(Dataset rows)

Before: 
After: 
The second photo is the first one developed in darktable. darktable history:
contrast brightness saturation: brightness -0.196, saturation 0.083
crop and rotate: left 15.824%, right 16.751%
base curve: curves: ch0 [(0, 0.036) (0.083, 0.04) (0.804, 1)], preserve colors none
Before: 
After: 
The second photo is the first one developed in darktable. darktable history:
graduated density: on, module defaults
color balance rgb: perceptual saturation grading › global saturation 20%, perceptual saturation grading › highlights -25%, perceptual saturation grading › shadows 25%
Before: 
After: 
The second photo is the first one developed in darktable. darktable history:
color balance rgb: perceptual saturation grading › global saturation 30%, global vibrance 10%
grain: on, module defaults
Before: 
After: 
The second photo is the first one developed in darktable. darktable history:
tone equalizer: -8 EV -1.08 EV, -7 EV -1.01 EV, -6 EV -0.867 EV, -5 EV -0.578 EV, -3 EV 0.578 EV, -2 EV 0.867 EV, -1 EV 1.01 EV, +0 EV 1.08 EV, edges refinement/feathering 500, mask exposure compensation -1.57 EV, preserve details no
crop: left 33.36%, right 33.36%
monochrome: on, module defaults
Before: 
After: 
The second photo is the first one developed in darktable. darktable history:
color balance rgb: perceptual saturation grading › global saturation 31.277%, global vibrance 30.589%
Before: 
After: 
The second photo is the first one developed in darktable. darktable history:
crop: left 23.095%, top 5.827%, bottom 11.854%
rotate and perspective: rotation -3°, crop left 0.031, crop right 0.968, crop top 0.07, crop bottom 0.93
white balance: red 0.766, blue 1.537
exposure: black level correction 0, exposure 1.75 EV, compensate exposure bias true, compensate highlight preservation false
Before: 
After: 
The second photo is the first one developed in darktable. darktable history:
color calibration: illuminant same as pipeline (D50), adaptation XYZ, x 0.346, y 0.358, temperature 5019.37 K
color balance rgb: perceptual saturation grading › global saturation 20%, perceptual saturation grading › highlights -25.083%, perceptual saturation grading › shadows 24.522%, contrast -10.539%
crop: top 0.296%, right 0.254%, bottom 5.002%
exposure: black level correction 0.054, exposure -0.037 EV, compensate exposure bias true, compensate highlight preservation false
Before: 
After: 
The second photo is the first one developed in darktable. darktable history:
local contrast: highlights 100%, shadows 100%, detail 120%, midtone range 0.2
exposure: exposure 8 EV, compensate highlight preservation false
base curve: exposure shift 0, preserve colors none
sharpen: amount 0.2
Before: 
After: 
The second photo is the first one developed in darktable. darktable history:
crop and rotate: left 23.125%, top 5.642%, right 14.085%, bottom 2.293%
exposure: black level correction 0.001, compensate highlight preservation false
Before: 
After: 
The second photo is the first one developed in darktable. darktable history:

- [REQUIRED WORK]
Reproduce the rows from the start through the line containing "base curve: curves: ch0". Begin at the very first line and stop after that one.

- [ANSWER BELOW]
Before: 
After: 
The second photo is the first one developed in darktable. darktable history:
contrast brightness saturation: brightness -0.196, saturation 0.083
crop and rotate: left 15.824%, right 16.751%
base curve: curves: ch0 [(0, 0.036) (0.083, 0.04) (0.804, 1)], preserve colors none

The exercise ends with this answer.